Among the lines below, take the one holding "308,797,224 | 2.92 |", the one holding "16,909,167 | 0.00 |", and all lines between them. Set them down exactly.

[Page images and extracted text]
= Beginning of Section =

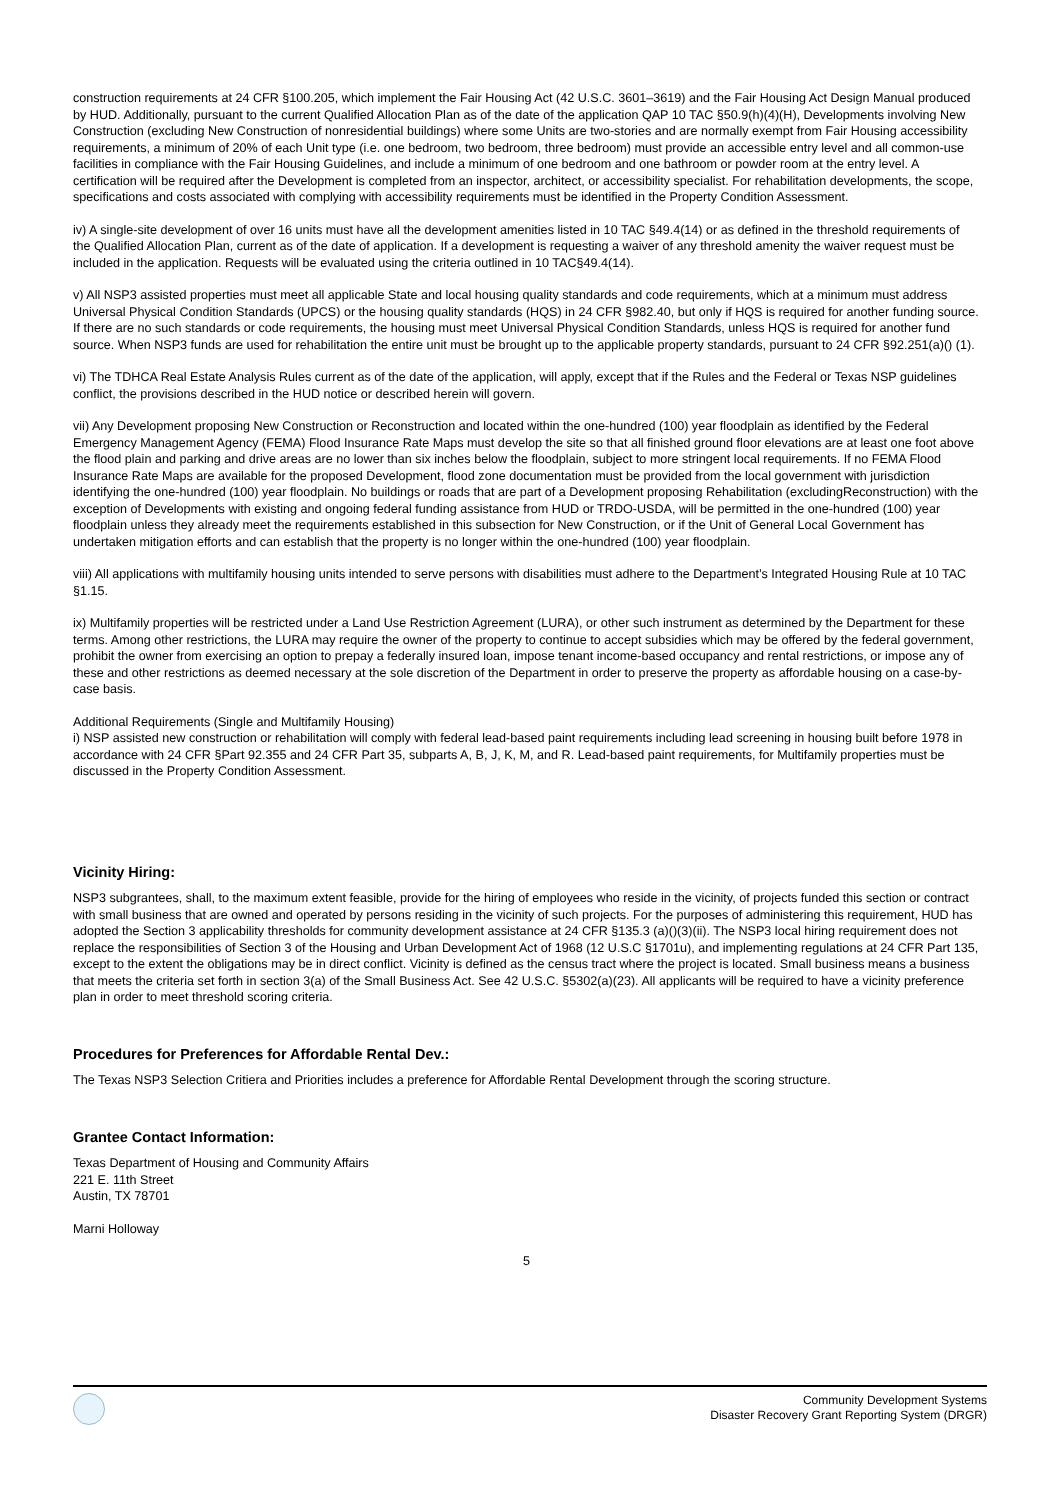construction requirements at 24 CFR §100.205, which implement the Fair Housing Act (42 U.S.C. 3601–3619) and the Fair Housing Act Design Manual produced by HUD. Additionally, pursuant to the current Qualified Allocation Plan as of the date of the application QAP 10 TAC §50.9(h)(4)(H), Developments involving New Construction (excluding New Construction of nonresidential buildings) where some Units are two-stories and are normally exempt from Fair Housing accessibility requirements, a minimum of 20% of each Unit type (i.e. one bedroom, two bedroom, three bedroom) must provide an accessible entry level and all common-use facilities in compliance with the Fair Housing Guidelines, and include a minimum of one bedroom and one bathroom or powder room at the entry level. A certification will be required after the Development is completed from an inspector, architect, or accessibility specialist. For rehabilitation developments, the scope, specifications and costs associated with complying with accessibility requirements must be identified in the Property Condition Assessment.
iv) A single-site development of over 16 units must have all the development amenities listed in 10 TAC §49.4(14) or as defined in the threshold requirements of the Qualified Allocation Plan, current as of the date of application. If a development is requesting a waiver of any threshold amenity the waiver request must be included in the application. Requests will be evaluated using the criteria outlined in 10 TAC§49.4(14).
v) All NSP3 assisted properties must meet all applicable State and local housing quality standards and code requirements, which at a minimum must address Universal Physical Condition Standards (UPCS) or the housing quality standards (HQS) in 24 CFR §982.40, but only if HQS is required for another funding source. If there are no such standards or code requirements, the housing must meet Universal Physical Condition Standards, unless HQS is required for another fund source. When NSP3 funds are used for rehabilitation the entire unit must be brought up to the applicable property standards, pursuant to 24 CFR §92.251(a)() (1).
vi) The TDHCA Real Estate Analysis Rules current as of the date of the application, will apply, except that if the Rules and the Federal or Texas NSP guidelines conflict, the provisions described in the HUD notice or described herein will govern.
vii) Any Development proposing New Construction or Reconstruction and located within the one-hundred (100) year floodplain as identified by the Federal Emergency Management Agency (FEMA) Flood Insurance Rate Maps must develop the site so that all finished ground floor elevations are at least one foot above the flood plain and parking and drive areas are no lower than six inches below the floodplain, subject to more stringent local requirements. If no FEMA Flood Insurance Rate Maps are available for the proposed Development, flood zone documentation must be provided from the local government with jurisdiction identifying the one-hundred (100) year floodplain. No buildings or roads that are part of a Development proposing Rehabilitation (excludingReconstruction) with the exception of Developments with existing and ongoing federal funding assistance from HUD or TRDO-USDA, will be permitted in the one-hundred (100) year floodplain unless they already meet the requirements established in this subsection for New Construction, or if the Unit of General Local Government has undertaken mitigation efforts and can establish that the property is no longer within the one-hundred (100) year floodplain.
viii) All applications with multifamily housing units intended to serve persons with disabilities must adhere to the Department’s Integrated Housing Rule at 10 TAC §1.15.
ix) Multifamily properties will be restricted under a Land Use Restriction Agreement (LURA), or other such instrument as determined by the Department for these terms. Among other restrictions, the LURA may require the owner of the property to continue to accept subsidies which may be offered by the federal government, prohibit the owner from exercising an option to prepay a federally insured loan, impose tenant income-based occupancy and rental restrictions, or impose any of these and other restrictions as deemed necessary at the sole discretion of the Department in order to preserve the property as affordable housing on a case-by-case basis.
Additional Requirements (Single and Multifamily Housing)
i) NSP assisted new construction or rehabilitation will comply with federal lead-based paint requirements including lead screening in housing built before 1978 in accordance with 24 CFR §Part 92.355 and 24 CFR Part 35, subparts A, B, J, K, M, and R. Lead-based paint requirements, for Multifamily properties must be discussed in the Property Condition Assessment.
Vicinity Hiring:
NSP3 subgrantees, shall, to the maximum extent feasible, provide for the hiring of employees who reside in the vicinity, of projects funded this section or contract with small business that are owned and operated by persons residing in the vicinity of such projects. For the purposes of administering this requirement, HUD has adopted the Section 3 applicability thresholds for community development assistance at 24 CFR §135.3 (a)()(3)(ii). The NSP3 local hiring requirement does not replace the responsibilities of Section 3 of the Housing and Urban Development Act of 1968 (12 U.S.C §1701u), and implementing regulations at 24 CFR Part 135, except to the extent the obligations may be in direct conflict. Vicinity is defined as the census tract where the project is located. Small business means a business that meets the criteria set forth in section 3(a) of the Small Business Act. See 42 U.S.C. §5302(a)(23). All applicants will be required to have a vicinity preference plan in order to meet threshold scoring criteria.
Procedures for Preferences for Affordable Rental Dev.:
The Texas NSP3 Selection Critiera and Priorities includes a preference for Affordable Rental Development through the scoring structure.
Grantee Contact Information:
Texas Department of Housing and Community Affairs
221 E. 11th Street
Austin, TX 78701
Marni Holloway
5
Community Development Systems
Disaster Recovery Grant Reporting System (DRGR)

= End of Section =
= Beginning of Section =

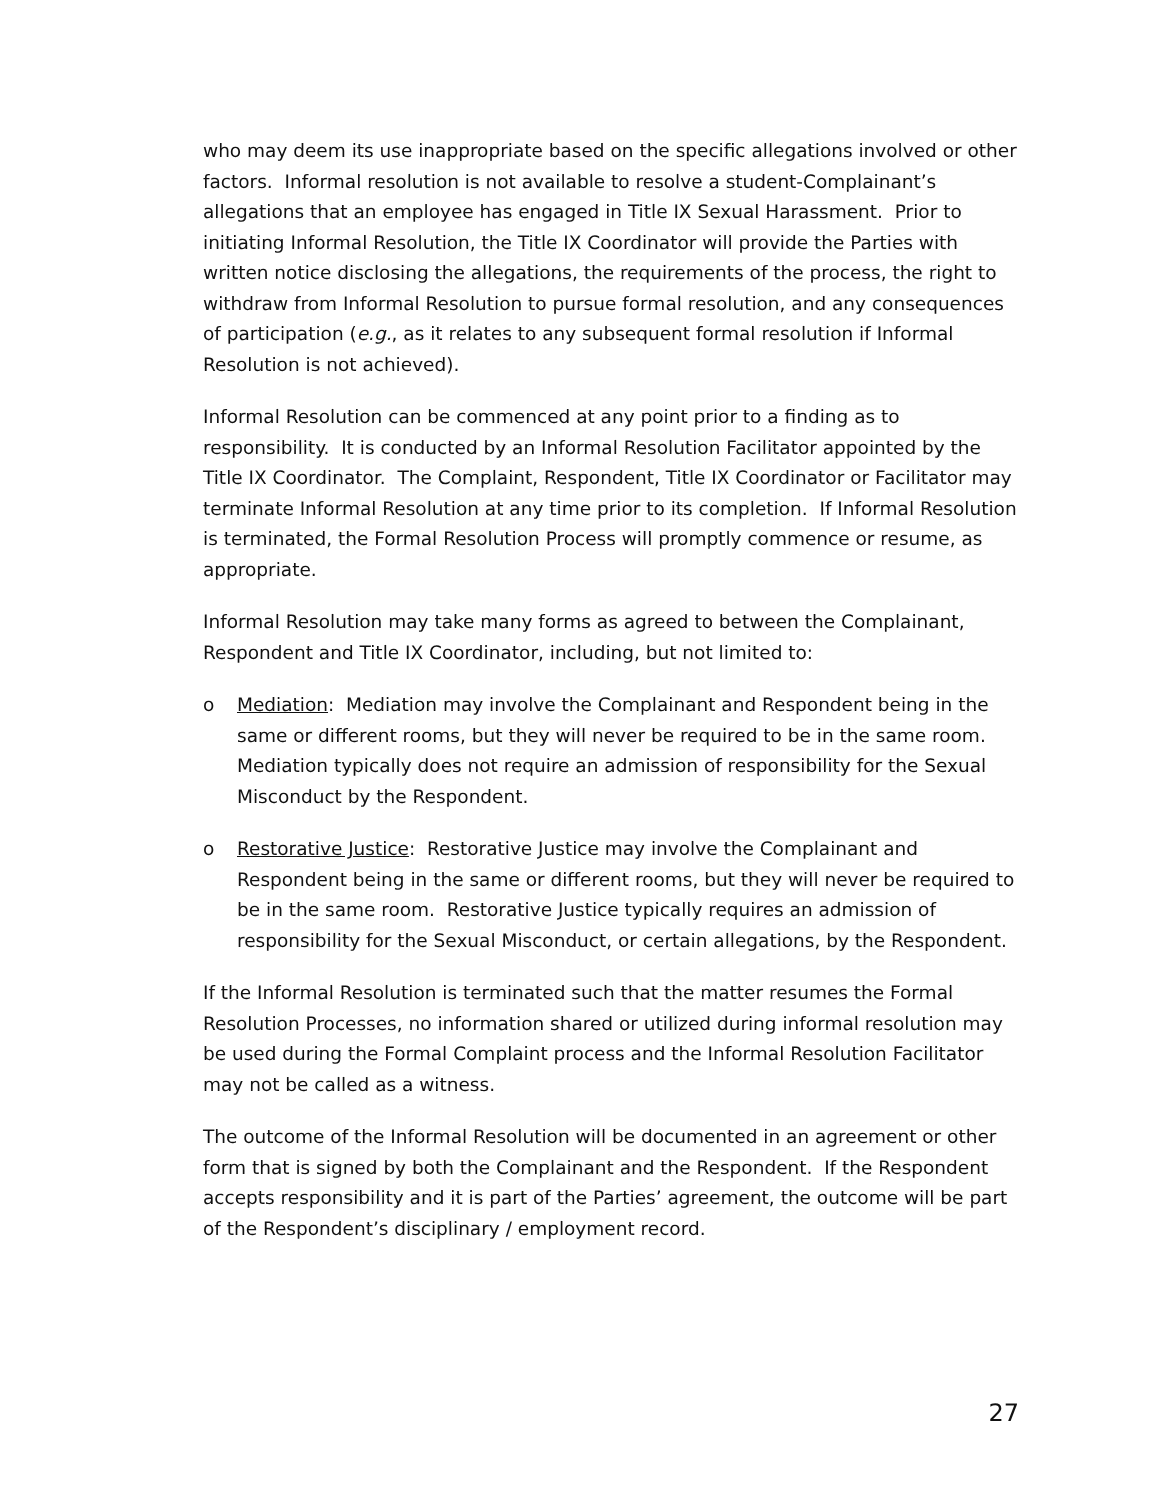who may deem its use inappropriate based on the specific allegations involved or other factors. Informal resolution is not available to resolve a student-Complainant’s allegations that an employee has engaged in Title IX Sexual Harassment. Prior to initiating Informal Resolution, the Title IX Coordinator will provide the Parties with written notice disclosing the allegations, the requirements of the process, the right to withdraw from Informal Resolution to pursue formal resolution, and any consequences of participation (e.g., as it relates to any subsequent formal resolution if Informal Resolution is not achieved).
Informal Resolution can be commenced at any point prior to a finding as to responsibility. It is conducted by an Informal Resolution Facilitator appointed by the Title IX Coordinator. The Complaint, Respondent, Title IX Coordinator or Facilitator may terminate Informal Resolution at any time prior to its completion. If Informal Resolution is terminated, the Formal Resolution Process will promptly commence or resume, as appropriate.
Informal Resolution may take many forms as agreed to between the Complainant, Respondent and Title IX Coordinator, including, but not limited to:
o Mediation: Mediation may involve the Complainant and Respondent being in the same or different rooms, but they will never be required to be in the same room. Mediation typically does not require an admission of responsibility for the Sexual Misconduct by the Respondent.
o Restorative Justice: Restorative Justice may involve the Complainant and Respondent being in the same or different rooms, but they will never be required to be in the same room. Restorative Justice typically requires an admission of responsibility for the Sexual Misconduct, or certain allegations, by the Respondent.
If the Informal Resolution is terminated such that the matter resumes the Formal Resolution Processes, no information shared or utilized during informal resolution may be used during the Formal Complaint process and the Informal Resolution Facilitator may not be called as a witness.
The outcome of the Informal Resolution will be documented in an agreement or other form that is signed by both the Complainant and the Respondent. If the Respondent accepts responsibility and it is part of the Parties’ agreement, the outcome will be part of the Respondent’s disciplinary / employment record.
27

= End of Section =
= Beginning of Section =

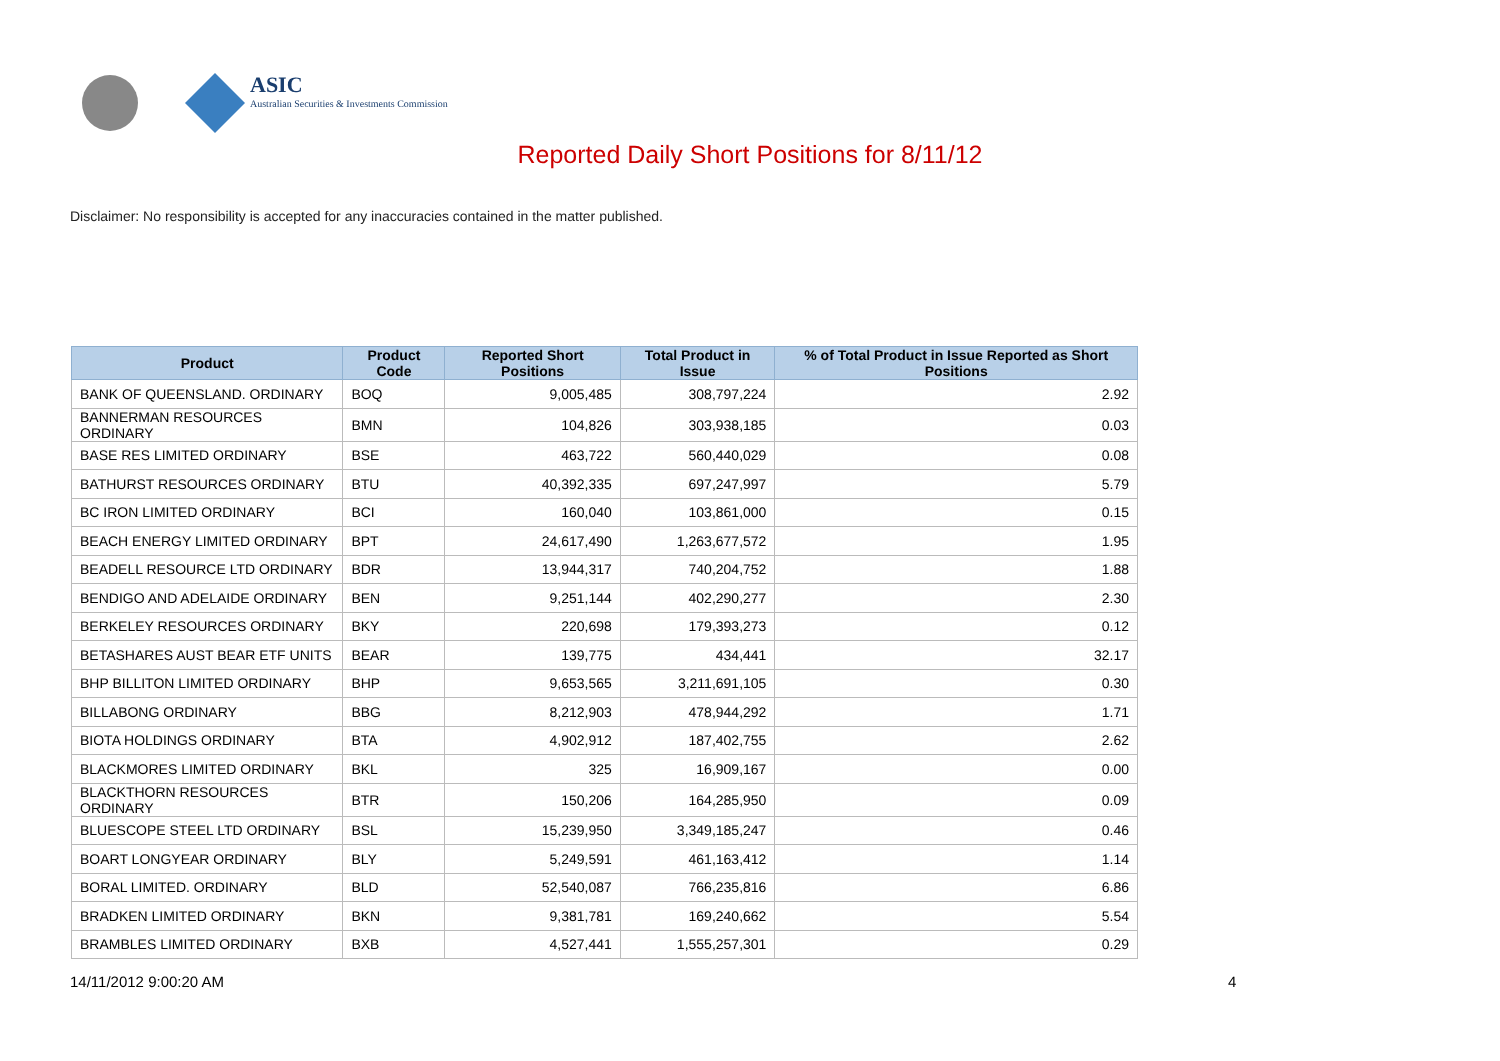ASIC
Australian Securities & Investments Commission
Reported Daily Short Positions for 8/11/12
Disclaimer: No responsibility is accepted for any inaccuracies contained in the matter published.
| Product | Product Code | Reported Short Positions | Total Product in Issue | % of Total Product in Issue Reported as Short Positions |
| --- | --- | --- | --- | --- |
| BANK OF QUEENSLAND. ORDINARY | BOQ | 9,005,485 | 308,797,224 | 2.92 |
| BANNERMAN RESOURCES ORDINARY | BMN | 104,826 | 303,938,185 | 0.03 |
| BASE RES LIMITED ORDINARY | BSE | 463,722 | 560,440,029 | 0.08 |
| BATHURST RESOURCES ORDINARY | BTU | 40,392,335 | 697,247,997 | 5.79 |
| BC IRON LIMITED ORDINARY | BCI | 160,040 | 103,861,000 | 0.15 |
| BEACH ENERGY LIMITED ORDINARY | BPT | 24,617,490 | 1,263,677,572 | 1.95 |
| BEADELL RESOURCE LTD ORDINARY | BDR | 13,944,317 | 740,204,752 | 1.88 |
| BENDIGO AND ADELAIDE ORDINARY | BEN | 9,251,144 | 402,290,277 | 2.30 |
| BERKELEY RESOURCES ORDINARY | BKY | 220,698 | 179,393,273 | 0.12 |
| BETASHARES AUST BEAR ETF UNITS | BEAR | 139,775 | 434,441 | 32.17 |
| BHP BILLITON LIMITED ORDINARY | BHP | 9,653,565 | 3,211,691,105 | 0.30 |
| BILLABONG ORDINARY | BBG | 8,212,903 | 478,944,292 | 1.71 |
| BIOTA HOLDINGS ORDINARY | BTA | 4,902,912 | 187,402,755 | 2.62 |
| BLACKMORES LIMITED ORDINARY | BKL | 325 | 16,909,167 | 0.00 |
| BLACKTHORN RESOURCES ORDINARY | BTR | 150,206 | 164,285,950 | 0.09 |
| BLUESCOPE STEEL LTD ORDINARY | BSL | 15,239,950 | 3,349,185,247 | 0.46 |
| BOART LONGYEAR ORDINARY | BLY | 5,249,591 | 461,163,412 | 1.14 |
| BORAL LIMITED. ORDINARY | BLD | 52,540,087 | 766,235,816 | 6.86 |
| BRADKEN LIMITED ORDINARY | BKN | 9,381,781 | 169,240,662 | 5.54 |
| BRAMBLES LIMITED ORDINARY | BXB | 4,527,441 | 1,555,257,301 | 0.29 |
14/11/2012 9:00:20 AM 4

= End of Section =

◆ **Task answer**
| BANK OF QUEENSLAND. ORDINARY | BOQ | 9,005,485 | 308,797,224 | 2.92 |
| BANNERMAN RESOURCES ORDINARY | BMN | 104,826 | 303,938,185 | 0.03 |
| BASE RES LIMITED ORDINARY | BSE | 463,722 | 560,440,029 | 0.08 |
| BATHURST RESOURCES ORDINARY | BTU | 40,392,335 | 697,247,997 | 5.79 |
| BC IRON LIMITED ORDINARY | BCI | 160,040 | 103,861,000 | 0.15 |
| BEACH ENERGY LIMITED ORDINARY | BPT | 24,617,490 | 1,263,677,572 | 1.95 |
| BEADELL RESOURCE LTD ORDINARY | BDR | 13,944,317 | 740,204,752 | 1.88 |
| BENDIGO AND ADELAIDE ORDINARY | BEN | 9,251,144 | 402,290,277 | 2.30 |
| BERKELEY RESOURCES ORDINARY | BKY | 220,698 | 179,393,273 | 0.12 |
| BETASHARES AUST BEAR ETF UNITS | BEAR | 139,775 | 434,441 | 32.17 |
| BHP BILLITON LIMITED ORDINARY | BHP | 9,653,565 | 3,211,691,105 | 0.30 |
| BILLABONG ORDINARY | BBG | 8,212,903 | 478,944,292 | 1.71 |
| BIOTA HOLDINGS ORDINARY | BTA | 4,902,912 | 187,402,755 | 2.62 |
| BLACKMORES LIMITED ORDINARY | BKL | 325 | 16,909,167 | 0.00 |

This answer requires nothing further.